So Pokémon Ranger, huh. Did you know this series existed? Maybe you did, lumping it into the undifferentiated heap that constitutes the non-mainline Pokémon canon. Regurgitated tripe for toddlers, nothing more!

Nintendo sent me the latest one, Guardian Signs, out of the blue last week and I was like EHHHHH but what the hell I thought and gave it a shot. 18 hours and three days later golly I sure played the heck out of that didn't I. Now I mean it's true, this is not a game that will challenge any seasoned gamer, and its mechanics are extremely basic. But you know what it's kind of interesting if you give it a chance.

I've talked about this before, in my Pokémon game idea article from six years ago that I am sure you never read. I had mused on how the Pokémon "universe" is one rife with potential, far beyond just "crash these sprites into each other until one faints." And you know what, here's a series that's been doing exactly that, right under my nose, for quite a while.

It's a bit saccharine to be sure, but the capture method in this game is about "conveying feelings of friendship." Stripped bare, it's basically convincing a Pokémon that you aren't a threat, and that hey it should help you out. It's much nicer and better suited to the universe than the indentured servitude promoted in the mainline games. They're really just hanging out with you cause you're their pal, and once they help you out, they run right back into the wild. No ripping them from their environment to fight your battles forever here.


You do still make them fight each other, though they're supposedly just helping you assault other Pokémon with friendship, usually to "calm them down" or something. I mean being doused in flames and rocks always calms me down for sure so yes that's great. UM.

The battles suit my tastes more than the mainline games, which most would probably scoff at but hey don't judge me you don't know me. I'm just not much for plodding menu-based affairs these days, and while Ranger is simplistic, it's at least frenetic. Drawing crazy circles and spirals around Pokémon to capture them leads eventually to more reasoned strategies involving plopping down your Pokémon teammates in appropriate parts of the arena at the right time to make an attack and jump away before taking a hit.

There's not really too much to it (though charge levels start to add some strategy to the circle-scribblin') but it's at least fast. And I appreciate fast. You'll be in and out of fights, gathering experience, and capturing new Pokémon constantly rather than wrestling with Pokéball inventories, being careful not to over-damage your target, and worrying about catch rates. I love it, really, how easy it is to get a new guy. If you beat him, you've captured him—as long as he's a roaming field-Pokémon, and not one controlled by your enemies. Then you use him and he runs off and hey let's get another new guy. It's so refreshing, and lets you really enjoy a huge cast of dudes rather than just a small subset of the ones you manage to catch, and then an even smaller subset of those you take the time to level up.


But this game isn't just about fighting, which is the real big thing.

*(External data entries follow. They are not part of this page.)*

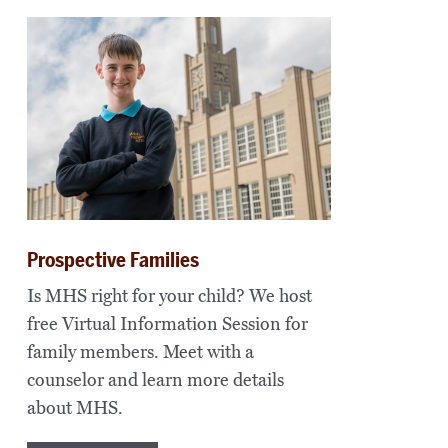
Prospective Families
Is MHS right for your child? We host
free Virtual Information Session for
family members. Meet with a
counselor and learn more details
about MHS.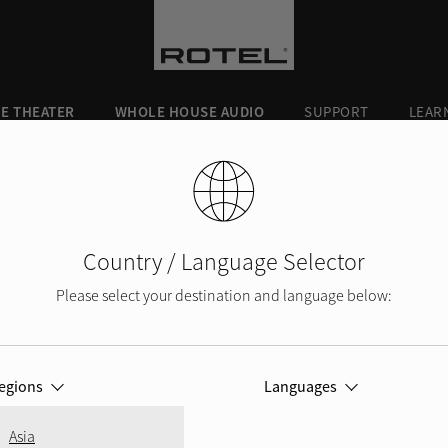
E THEATER
WHOLE HOUSE AUDIO
SUPPORT
LEAR
430
Country / Language Selector
Please select your destination and language below:
KII and
DX-5
Q5
egions
Languages
KII
A10MKII
r
Integrated Ampli
Best in both pe
Asia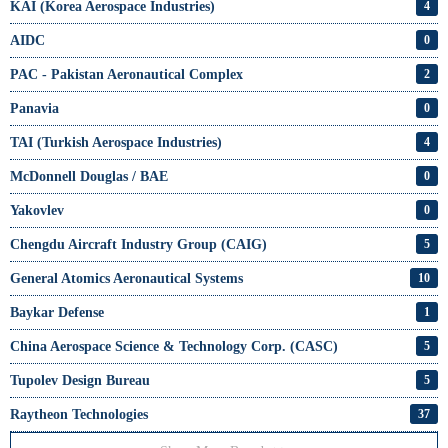
KAI (Korea Aerospace Industries)
4
AIDC
0
PAC - Pakistan Aeronautical Complex
2
Panavia
0
TAI (Turkish Aerospace Industries)
4
McDonnell Douglas / BAE
0
Yakovlev
0
Chengdu Aircraft Industry Group (CAIG)
5
General Atomics Aeronautical Systems
10
Baykar Defense
1
China Aerospace Science & Technology Corp. (CASC)
5
Tupolev Design Bureau
5
Raytheon Technologies
37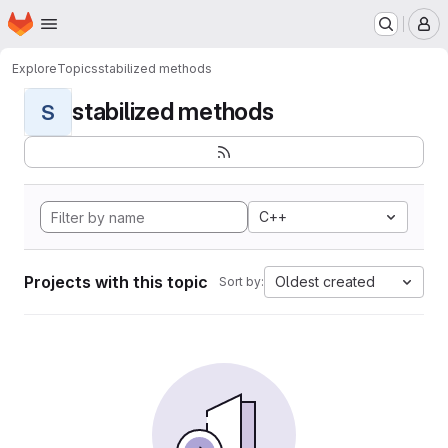
Homepage
Skip to main content
M
Explore
Topics
stabilized methods
stabilized methods
S
C++
Projects with this topic
Oldest created
Sort by:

Sure the mainline Pokémon titles will have your rare cut or surf here or there, but that's the primary field mechanic in the Ranger games. Again, sort of like I had talked about in my older article, you use your Pokémon to help put out fires, cut down obstructions, fly from place to place, and generally interact logically with the world around you in ways other than violence. The battles are usually a means to this end, serving to provide you with the tools you need to overcome your surroundings.

You don't collect Pokémon in Pokémon Ranger, as much as you recruit them when you need them. It's rare that you'll keep any one Pokémon in your "inventory" for too long, since they run off once they help you in the field, or once they take a single hit in any battle. There is indeed a system in place though where you can summon certain Pokémon at will, mainly legendaries, emulating the whole Pokéball mechanic without the barbarism. Though really, aside from the legendaries, you'll never actually find much use for these. It's just so easy to find and capture a Pokémon hanging around in the field that summoning is rarely worth the effort. Particularly when they usually surround you with the type you'll be needing anyway.

You might be into Pokémon Ranger if you like the idea of the Pokémon universe, but feel a bit burnt out on the structure of the main Pokémon games themselves. There's also a nice sense of progression in there—new types of upgrading or capturing get introduced, new modes of transportation show up as the previous ones become tiresome, etc. Though don't get me wrong, I like the ideas in Ranger, but it's pretty shallow and juvenile in execution. It was still pretty fun, but don't yell at me if you try it and find yourself rolling your eyes when people just won't stop yapping about junk you couldn't care less about. This may just be the toll you have to pay when you venture into Pokémon spin-off territory. In this case, at least to just see what else is out there, I think it was worth it.